## BEGIN

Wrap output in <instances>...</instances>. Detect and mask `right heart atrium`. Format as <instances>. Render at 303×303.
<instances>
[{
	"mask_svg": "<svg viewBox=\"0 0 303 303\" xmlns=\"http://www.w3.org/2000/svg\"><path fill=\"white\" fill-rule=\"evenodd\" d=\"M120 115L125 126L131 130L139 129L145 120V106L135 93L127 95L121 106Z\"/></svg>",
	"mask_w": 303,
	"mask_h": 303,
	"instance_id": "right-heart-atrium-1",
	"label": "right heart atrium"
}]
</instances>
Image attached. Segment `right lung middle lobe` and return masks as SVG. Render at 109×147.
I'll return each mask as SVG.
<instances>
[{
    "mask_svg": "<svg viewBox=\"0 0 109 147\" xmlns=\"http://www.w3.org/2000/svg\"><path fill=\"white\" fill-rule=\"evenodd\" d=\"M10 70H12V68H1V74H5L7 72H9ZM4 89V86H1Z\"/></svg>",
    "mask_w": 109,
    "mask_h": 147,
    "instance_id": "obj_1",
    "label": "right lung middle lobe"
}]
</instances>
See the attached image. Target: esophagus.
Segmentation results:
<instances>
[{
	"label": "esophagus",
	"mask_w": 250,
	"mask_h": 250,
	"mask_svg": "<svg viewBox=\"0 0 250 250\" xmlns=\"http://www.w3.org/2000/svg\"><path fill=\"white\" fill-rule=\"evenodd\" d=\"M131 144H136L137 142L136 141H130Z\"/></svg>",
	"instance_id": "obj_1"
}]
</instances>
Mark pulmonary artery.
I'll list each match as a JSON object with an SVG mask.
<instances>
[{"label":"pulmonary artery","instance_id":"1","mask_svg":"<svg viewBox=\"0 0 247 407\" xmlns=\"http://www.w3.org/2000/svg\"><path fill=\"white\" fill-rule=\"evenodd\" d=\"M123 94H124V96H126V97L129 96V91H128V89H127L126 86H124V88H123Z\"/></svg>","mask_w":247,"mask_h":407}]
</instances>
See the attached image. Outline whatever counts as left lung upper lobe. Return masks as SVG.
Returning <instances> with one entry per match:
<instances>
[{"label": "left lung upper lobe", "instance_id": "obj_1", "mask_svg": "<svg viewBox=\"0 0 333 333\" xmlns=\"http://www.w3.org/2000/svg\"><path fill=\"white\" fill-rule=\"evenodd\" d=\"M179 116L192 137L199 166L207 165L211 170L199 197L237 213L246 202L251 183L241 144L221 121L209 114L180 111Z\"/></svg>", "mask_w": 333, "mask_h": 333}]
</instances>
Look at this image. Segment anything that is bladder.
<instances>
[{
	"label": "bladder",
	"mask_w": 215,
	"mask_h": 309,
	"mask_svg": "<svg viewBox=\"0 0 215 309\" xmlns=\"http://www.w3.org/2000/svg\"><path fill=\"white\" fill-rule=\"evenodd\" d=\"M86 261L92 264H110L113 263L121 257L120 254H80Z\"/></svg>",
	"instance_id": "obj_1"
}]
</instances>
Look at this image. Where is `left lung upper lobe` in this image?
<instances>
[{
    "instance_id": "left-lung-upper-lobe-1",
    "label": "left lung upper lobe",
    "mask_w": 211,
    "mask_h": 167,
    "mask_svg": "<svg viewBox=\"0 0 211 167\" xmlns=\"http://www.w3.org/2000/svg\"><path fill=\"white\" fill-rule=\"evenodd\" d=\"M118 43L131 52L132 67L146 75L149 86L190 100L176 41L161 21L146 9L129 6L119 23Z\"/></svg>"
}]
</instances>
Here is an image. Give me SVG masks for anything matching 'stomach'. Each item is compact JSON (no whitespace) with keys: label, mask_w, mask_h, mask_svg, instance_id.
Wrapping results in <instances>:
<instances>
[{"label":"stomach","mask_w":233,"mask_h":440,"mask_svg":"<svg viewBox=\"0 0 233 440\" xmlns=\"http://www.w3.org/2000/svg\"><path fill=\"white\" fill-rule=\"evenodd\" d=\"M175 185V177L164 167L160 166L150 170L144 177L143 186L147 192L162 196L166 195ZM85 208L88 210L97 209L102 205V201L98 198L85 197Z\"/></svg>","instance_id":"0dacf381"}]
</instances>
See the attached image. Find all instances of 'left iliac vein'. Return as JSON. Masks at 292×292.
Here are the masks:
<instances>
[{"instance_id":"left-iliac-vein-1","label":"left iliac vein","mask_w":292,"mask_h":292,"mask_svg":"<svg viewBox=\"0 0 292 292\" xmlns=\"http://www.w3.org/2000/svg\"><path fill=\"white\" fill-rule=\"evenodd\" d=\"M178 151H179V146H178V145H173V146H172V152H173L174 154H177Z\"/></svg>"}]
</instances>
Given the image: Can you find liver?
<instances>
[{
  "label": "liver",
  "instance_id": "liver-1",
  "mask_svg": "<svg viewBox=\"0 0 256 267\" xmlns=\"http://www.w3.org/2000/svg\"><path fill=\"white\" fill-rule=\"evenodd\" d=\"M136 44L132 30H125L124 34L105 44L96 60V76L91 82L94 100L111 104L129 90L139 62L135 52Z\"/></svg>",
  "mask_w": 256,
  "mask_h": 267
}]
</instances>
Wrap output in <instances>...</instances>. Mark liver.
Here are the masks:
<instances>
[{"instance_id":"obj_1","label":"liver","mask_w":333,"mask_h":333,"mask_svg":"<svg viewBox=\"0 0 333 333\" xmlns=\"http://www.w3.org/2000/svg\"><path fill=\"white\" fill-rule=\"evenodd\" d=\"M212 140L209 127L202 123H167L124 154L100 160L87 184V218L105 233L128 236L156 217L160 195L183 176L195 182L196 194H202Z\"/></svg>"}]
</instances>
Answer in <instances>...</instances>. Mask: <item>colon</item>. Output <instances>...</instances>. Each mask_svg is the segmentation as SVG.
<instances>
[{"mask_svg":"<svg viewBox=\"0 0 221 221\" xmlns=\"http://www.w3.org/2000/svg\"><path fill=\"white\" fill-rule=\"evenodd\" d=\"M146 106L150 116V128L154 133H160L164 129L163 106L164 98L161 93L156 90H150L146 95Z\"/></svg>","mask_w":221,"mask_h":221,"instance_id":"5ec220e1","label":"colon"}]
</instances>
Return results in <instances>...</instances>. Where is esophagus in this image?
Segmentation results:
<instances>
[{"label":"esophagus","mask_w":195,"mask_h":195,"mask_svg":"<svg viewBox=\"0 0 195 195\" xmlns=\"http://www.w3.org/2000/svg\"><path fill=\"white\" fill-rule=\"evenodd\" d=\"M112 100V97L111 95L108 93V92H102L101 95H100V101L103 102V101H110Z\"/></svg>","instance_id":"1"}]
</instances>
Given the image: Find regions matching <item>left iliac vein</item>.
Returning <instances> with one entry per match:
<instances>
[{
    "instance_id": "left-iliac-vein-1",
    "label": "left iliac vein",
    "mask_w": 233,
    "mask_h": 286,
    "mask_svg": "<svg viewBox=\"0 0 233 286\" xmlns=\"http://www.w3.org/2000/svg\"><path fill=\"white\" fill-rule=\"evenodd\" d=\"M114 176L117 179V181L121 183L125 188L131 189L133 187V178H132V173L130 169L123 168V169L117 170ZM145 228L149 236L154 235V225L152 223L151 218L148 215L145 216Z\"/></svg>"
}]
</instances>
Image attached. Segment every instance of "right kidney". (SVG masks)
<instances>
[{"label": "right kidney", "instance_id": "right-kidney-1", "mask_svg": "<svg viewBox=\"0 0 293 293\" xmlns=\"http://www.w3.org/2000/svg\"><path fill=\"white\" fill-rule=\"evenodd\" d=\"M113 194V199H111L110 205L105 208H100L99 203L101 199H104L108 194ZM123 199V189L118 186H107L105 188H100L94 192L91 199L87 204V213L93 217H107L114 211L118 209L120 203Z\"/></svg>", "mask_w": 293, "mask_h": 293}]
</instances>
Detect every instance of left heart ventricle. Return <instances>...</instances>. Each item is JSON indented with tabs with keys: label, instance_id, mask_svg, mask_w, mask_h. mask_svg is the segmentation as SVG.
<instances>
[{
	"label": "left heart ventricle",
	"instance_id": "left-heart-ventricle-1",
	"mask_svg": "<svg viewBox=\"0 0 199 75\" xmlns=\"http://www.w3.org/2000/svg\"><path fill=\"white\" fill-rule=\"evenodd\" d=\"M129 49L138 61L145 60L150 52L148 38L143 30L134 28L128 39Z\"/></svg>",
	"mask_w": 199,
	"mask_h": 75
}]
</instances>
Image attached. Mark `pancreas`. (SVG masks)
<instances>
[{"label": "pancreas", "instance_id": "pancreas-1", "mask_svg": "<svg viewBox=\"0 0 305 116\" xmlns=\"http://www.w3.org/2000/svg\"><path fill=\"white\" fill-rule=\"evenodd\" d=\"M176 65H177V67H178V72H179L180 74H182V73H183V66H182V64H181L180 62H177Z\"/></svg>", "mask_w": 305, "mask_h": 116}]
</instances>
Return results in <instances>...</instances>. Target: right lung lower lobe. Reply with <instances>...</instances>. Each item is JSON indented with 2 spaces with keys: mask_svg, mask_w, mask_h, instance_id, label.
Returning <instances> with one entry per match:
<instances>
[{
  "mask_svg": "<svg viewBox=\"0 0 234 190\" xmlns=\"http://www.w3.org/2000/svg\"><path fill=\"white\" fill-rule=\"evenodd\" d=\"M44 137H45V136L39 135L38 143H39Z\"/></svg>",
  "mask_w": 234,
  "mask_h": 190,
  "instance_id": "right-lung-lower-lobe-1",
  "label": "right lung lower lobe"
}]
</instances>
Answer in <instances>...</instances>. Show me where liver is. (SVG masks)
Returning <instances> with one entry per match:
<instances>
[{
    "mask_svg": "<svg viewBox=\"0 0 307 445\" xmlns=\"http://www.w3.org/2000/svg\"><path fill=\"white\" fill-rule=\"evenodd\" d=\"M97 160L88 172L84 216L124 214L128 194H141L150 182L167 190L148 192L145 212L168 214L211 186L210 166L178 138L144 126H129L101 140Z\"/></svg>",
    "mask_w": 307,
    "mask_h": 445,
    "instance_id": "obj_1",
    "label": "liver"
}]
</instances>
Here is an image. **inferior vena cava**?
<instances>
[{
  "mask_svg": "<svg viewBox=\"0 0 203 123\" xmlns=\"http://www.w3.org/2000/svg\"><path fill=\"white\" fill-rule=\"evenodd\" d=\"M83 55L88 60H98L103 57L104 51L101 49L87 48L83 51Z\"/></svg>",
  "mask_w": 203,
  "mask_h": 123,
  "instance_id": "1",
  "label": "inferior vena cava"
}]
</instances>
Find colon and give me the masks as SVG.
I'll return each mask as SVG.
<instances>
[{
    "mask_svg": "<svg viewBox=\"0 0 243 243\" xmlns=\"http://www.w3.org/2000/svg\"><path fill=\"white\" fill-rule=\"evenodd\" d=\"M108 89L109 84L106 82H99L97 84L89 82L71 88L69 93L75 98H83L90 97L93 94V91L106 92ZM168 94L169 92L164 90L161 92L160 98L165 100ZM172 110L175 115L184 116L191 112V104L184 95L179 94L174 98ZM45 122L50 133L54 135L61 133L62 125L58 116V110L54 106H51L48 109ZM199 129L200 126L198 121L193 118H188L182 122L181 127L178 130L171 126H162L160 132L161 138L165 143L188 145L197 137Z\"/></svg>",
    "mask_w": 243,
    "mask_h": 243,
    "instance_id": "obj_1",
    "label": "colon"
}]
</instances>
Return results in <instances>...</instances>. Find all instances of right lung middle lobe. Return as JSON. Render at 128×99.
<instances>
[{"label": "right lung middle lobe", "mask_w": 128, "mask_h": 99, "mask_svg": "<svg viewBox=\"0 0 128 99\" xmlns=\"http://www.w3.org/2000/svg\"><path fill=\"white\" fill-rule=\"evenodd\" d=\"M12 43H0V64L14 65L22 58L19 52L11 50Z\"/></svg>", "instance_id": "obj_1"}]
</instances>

## END

### Challenge
Report each line of the items above that contains the string "pancreas".

### Output of the exercise
Image attached. Mark `pancreas`. (SVG masks)
[{"label": "pancreas", "instance_id": "pancreas-1", "mask_svg": "<svg viewBox=\"0 0 305 116\" xmlns=\"http://www.w3.org/2000/svg\"><path fill=\"white\" fill-rule=\"evenodd\" d=\"M176 65H177V67H178V72H179L180 74H182V73H183V66H182V64H181L180 62H177Z\"/></svg>", "mask_w": 305, "mask_h": 116}]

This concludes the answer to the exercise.